# Regex Essentials: Overview
- Regular expressions (regex) are a language for defining text search patterns.  
- Python’s `re` module provides functions like `search` (find anywhere) and `match` (anchored at start).  
- Patterns include literals, metacharacters (`. ^ $ * + ? [] \`), character classes (`\d`, `\w`, `\s`), and quantifiers (`*`, `+`, `?`, `{n,m}`).  
- Greedy quantifiers (`*`, `+`) match as much as possible; non-greedy (`*?`, `+?`) as little as possible.
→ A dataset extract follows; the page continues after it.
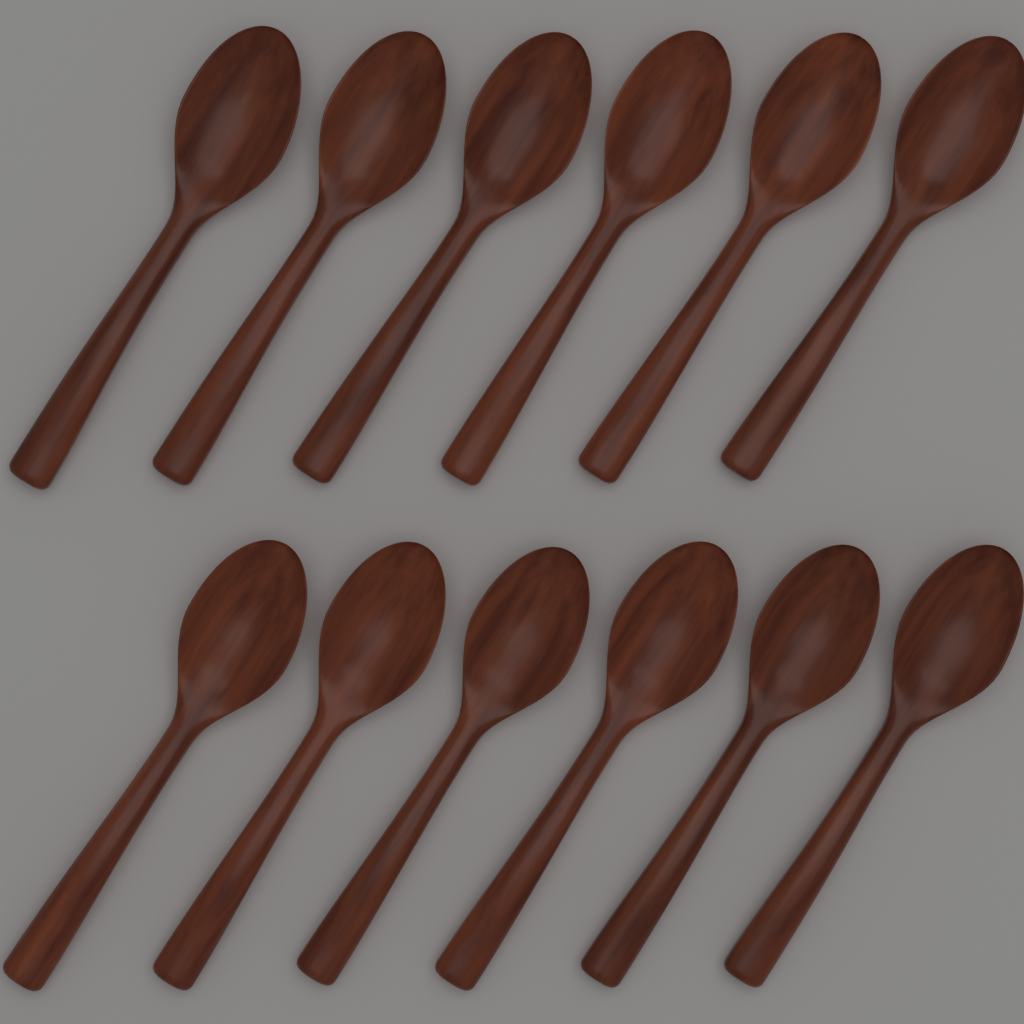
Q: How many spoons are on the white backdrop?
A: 12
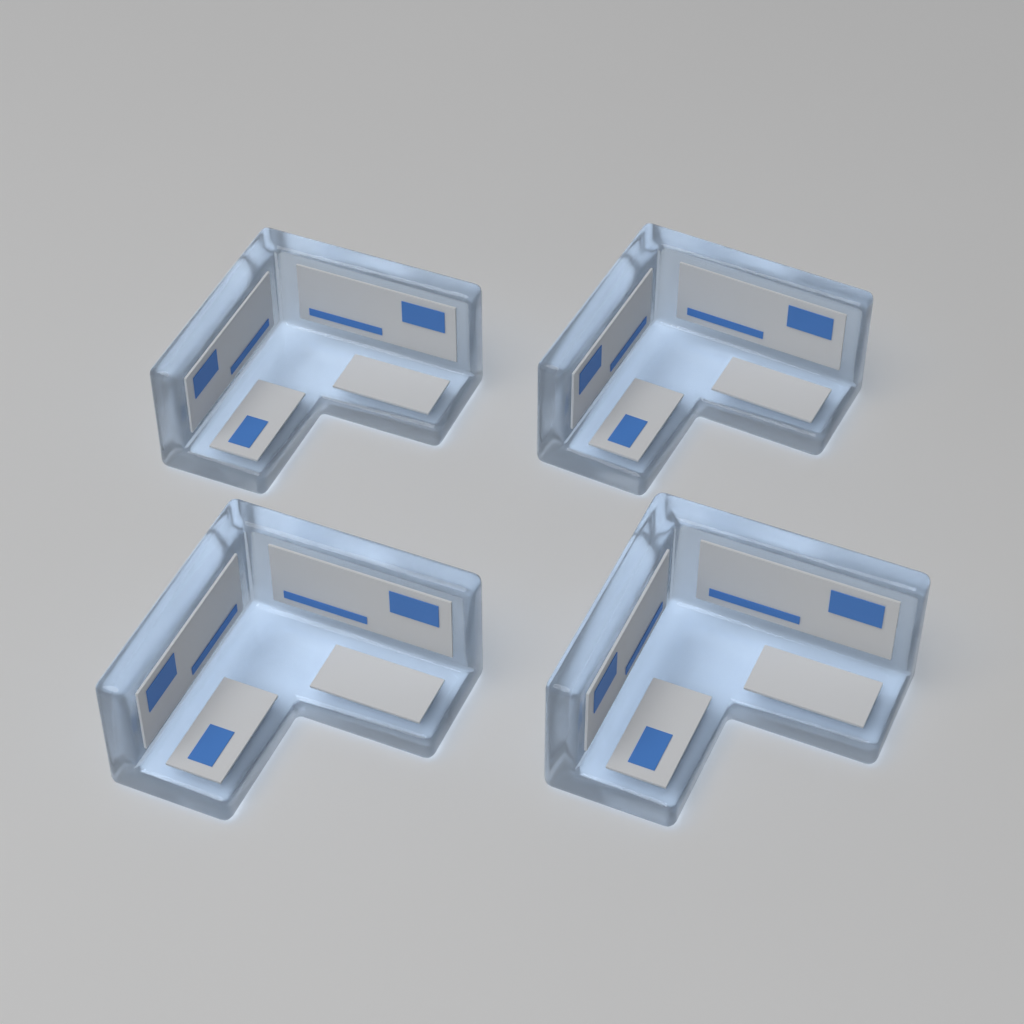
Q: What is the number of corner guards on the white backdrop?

| Character | Matches | Example | Example matches |
|-----------|-------------|---------|-------------|
| ^ | Start of the string | ^hello | line starting with hello |
| $ | End of the string | ^hello$ | line ending with hello |
| . | Any single character  | hel.o | hello, heloo |  
| * | Preceding character 0 or more times | hel*o <br>- 'h', 'e' must be present <br>- followed by zero or more 'l' <br> -'o' must be present | helo, hello, helllo | 
| ? | Preceding character 0 or one time | hel?o <br>- 'h', 'e' must be present <br>- followed by zero or one 'l' <br>- 'o' must be present | helo, hello |
| + | Preceding character 1 or more times | hel+o <br>- 'h', 'e' must be present <br>- followed by one or more 'l' <br>- 'o' must be present | hello, helllo, hellllo |
| [] | Any one of the characters enclosed in [] | he[lo] | hel, heo |
| [-] | Any character within the range | file[1-3] | file1, file2, file3 |
| [^] | Any characters except those enclosed in [] | file[^123] | file4, file5 |
| {n} | Preceding characher must match exactly n times | he.{2}o <br>- . before {} means any char | hello, hekko, heppo |
| {n,} | Preceding characher must match at least n times | he.{2,}o <br>- . before {} means any char | hello, hekkkko, hepppppo |
| {n,m} | Preceding characher must match at least n times and at most m times | he.{2,3}o <br>- . before {} means any char | hello, hekkko, hepppo |
| \ | Escape character - escape any metacharacter | hell\\.o <br> . is a special character. \\. ignores the meaning of . | hell.o |




## Introduction to `re.search()` vs `re.match()`
- `re.search(pattern, text)` scans the **entire string** for the **first occurrence**.  
- `re.match(pattern, text)` checks only at the **beginning of the string**.
- `re.findall()` and `re.finditer()` let you retrieve **every occurrence of a pattern**.   
- Always use **raw strings** (`r"..."`) to define regex patterns, avoiding Python string escapes interfering with regex.

In [None]:
import re

line = "WARN: Disk usage at 91%"
pattern = r"Disk"

print(f"search '{pattern}':", bool(re.search(pattern, line))) # checks the entire string
print(f"match '{pattern}':", bool(re.match(pattern, line)))   # checks only at the begining of string

search 'Disk': True
match 'Disk': False


## Common Metacharacters
- `.` matches any character (except newline).  
- `^` anchors at start of string.  
- `$` anchors at end of string.  
- `[]` defines a set or range of characters, e.g. `[A-Z]`.  
- `\` escapes metacharacters or introduces special sequences.

In [2]:
import re

test = "Error code: E1234. cxge"

# Start and end
print(f"Starts with 'Error': {re.findall(r"^Error", test)}")
print(f"Starts with 'E1234' : {re.findall(r"^E1234", test)}")
print(f"End with cxge: {re.findall(r"cxge$", test)}")

# Any character
print(f"Dot matches any character: {re.findall(r"c..e", test)}")
print(f"Dot matches any character: {re.findall(r"c.d", test)}")

# Zero or more times
print(f"Zero or more times: {re.findall(r"Er*or", test)}")
print(f"Zero or one time: {re.findall(r"Er?or", test)}")
print(f"One or more time: {re.findall(r"Er+or", test)}")

# Character set
print(f"Character set: {re.findall(r"[E0-9]+", test)}")

# Matches n times
print(f"Matches 'r' at least 2 times: {re.findall(r"r{2}", test)}")
print(f"Matches 'r' at least 1 and at most 2 times: {re.findall(r"r{1,2}", test)}")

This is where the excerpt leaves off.